Moreover, in terms of methodological quality, there was considerable variability among the studies. Only one study (9.1%) satisfied more than 50% of the quality criteria, indicating that most of the included studies present significant methodological limitations. Key issues identified in the lower-quality studies included a lack of blinding of assessors, insufficient justification of sample sizes, failure to control for confounding variables, and inconsistencies in the application of inclusion and exclusion criteria. These methodological shortcomings may introduce biases and affect the validity of the results, emphasizing the importance of interpreting the findings with caution.

Future studies on this topic should address key methodological limitations identified in the reviewed studies. These include the lack of sample size calculations, the absence of clear and standardized inclusion and exclusion criteria, and insufficient control for confounding variables. For instance, variables such as age, working hours, years of employment, and experience with night shifts should be systematically recorded and adjusted for in analyses to minimize bias and enhance the reliability of findings. Incorporating these elements would improve study rigor and facilitate more robust comparisons across different contexts.

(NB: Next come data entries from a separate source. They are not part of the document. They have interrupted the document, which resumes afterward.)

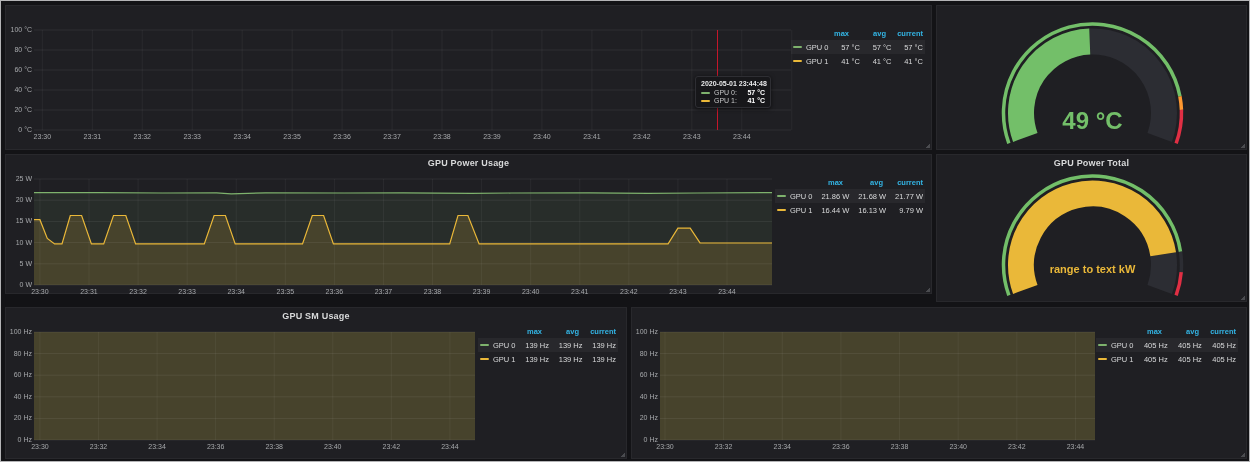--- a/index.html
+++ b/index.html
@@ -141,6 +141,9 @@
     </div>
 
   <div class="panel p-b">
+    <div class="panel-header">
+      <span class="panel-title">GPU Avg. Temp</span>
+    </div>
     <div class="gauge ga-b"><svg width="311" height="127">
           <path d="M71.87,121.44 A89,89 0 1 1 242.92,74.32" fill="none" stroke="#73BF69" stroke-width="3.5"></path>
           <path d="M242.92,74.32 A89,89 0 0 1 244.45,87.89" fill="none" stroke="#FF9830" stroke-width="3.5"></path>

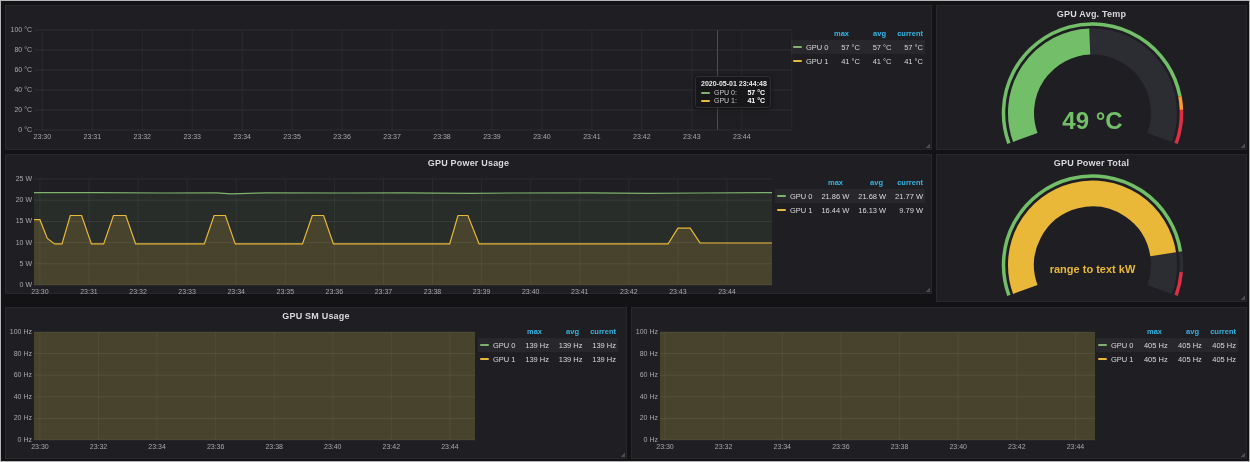--- a/index.html
+++ b/index.html
@@ -144,14 +144,6 @@
     <div class="panel-header">
       <span class="panel-title">GPU Avg. Temp</span>
     </div>
-    <div class="gauge ga-b"><svg width="311" height="127">
-          <path d="M71.87,121.44 A89,89 0 1 1 242.92,74.32" fill="none" stroke="#73BF69" stroke-width="3.5"></path>
-          <path d="M242.92,74.32 A89,89 0 0 1 244.45,87.89" fill="none" stroke="#FF9830" stroke-width="3.5"></path>
-          <path d="M244.45,87.89 A89,89 0 0 1 239.13,121.44" fill="none" stroke="#E02F44" stroke-width="3.5"></path>
-          <path d="M152.76,19.55 A71.5,71.5 0 0 1 222.69,115.45" fill="none" stroke="#2C2D33" stroke-width="26"></path>
-          <path d="M88.31,115.45 A71.5,71.5 0 0 1 152.76,19.55" fill="none" stroke="#73BF69" stroke-width="26"></path>
-          <text x="155.5" y="107" text-anchor="middle" fill="#73BF69" class="gauge-text-large">49 °C</text>
-        </svg></div>
     <div class="resize-handle"></div>
   </div>
 

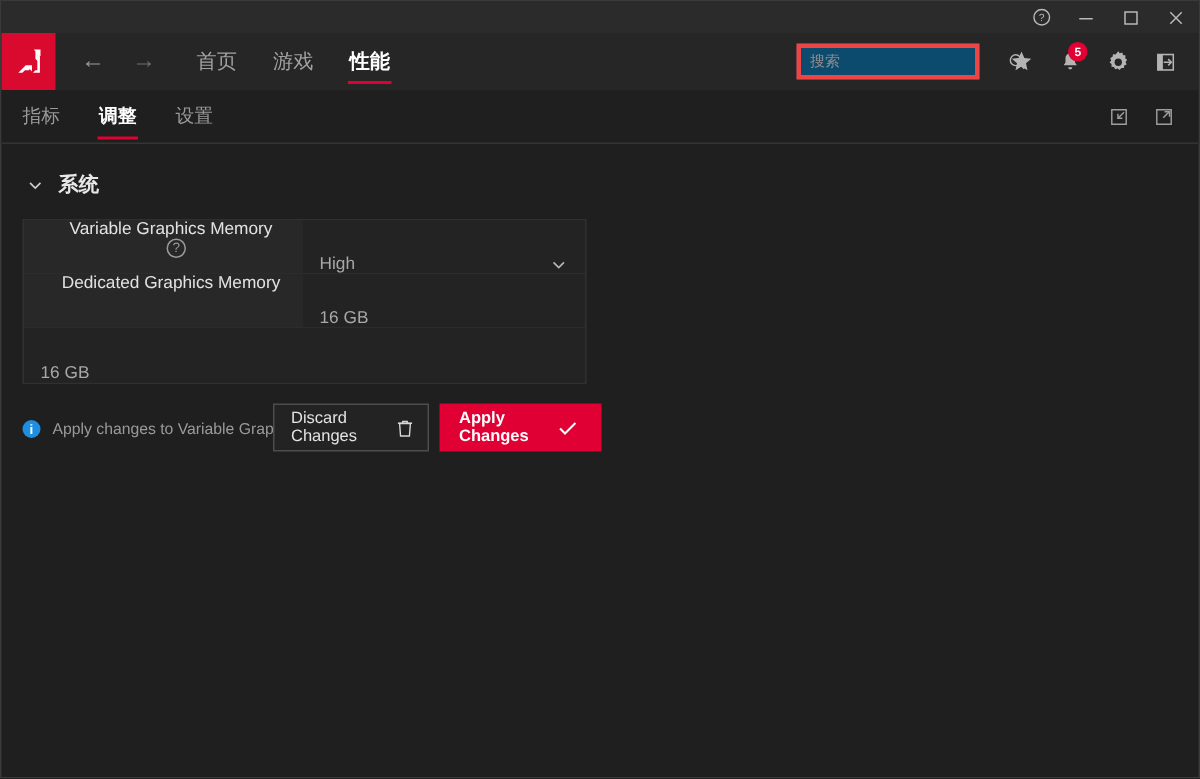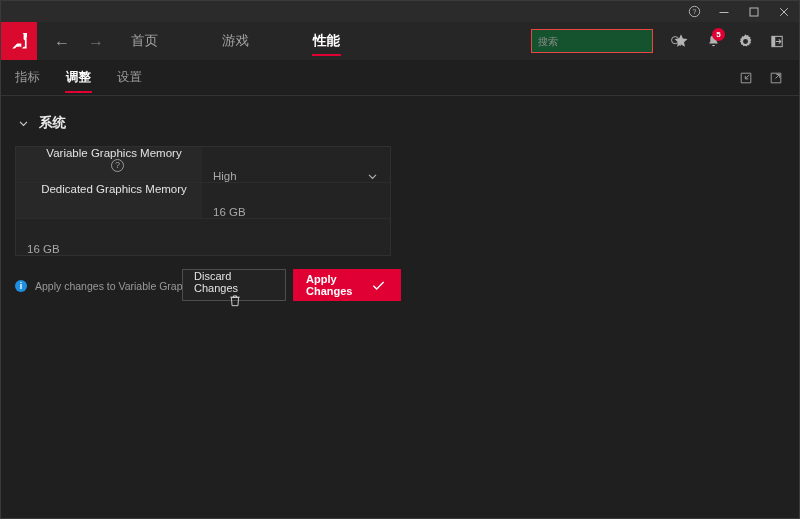--- a/index.html
+++ b/index.html
@@ -48,7 +48,7 @@
     color: #9b9b9b; font-size: 16px;
   }
   .nav-arrow.disabled { color: #6d6d6d; }
-  .nav-tabs { display: flex; align-items: center; height: 38px; margin-left: 6px; gap: 40px; }
+  .nav-tabs { display: flex; align-items: center; height: 38px; margin-left: 6px; }
   .nav-tab {
     position: relative;
     height: 38px;

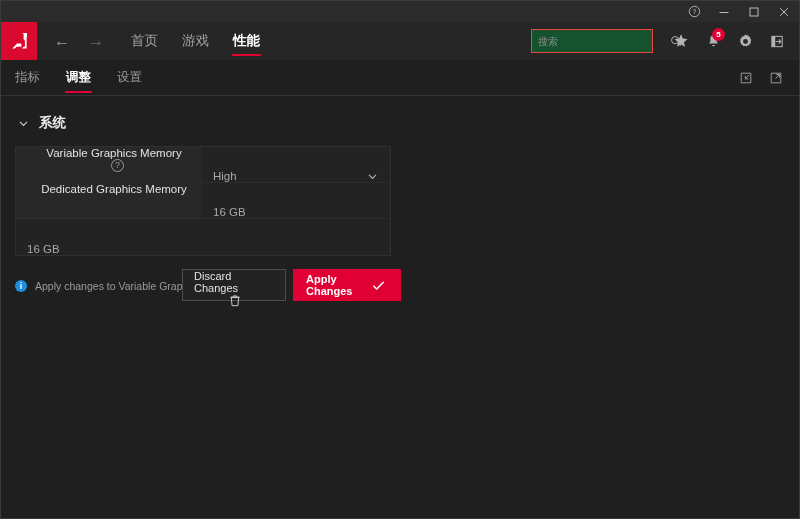--- a/index.html
+++ b/index.html
@@ -69,8 +69,8 @@
   }
   .searchbox {
     width: 122px; height: 24px;
-    border: 1px solid #ef4444;
-    background: #14532d;
+    border: 3px solid #ef4444;
+    background: #0c4a6e;
     display: flex; align-items: center;
     padding: 0 6px;
     margin-right: 12px;

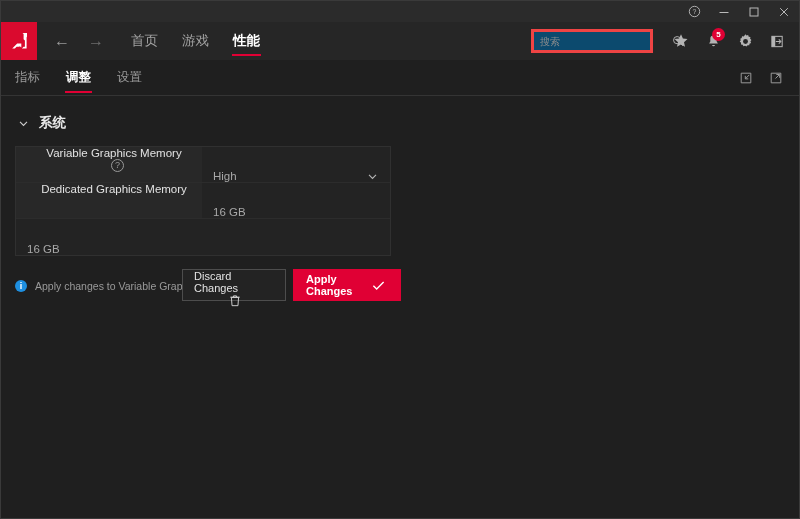--- a/index.html
+++ b/index.html
@@ -199,7 +199,7 @@
     background: #232323;
     display: flex; align-items: center; justify-content: space-between;
     padding: 0 9px 0 11px;
-    color: #e3e3e3; font-size: 11px; flex-direction: column;
+    color: #e3e3e3; font-size: 11px;
   }
   .btn-apply {
     position: absolute; left: 278px; top: -3px;

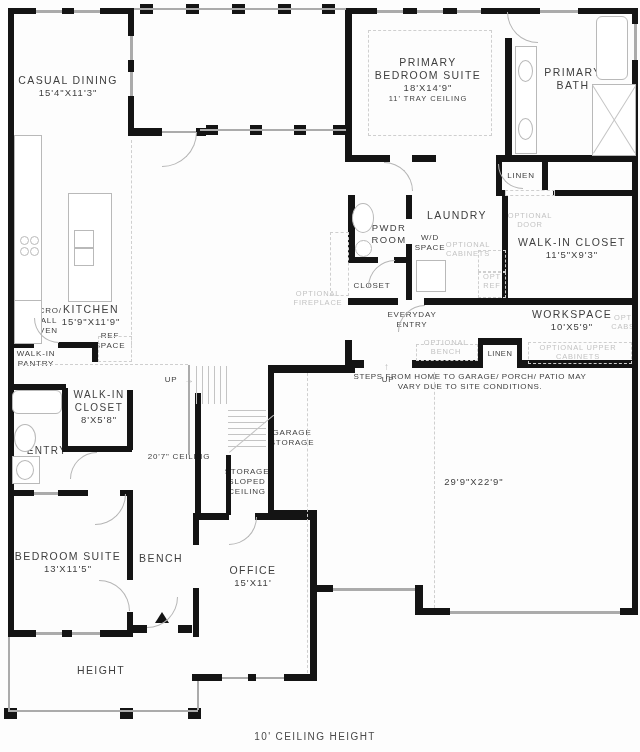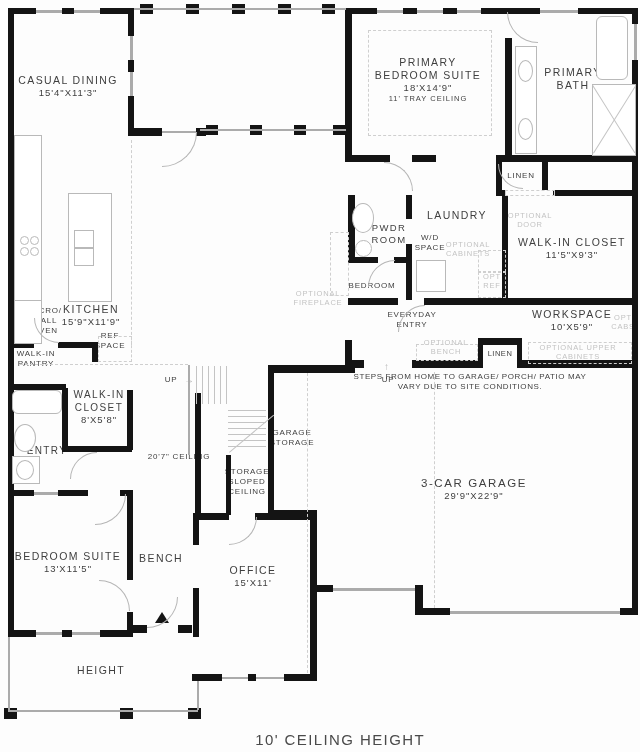--- a/index.html
+++ b/index.html
@@ -68,7 +68,7 @@
   <div class="lbl" style="left:389px;top:222px;width:50px">
     <div class="nm" style="font-size:9.5px">PWDR ROOM</div>
   </div>
-  <div class="lbl sm" style="left:372px;top:281px;width:60px"><span>BEDROOM</span></div>
+  <div class="lbl sm" style="left:372px;top:281px;width:60px"><span>CLOSET</span></div>
   <div class="lbl opt" style="left:318px;top:289px;width:66px"><span>OPTIONAL FIREPLACE</span></div>
   <div class="lbl sm" style="left:412px;top:310px;width:72px"><span>EVERYDAY ENTRY</span></div>
   <div class="lbl opt" style="left:446px;top:338px;width:64px"><span>OPTIONAL BENCH</span></div>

Implications for further research

The analysis conducted in this study has identified a number of factors that influence the mental health of taxi drivers, revealing specific challenges and areas for improvement. These recommendations are derived directly from the findings and aim to bridge research and practice. On a scientific level, more research is needed to assess the health of taxi drivers in underrepresented regions and to expand the concept of mental health beyond depression, stress, and anxiety, providing a more comprehensive understanding of their health and associated factors. Longitudinal and prospective studies are necessary to confirm observed associations and establish causal relationships. At the policy level, addressing structural issues such as long working hours and poor working conditions is essential. This could include implementing regulations to limit working hours and promote safer working environments, as well as establishing regular medical check-up programs that include mental health assessments to enable early detection and intervention. At the individual level, our findings highlight the urgency of adopting measures to help taxi drivers manage stress and improve sleep habits. Examples include workshops on stress management, relaxation exercises, sleep hygiene education, and the creation of peer support networks, especially for immigrant drivers who often face additional cultural and social barriers. These proposals should be designed with the social, cultural, and economic realities of taxi drivers in mind, ensuring they are viable even in low-resource settings. Investing in the mental health of this occupational group represents a significant opportunity to reduce suffering, improve health outcomes, enhance quality of life, and positively impact road safety and overall community well-being (World Health Organization 2022a).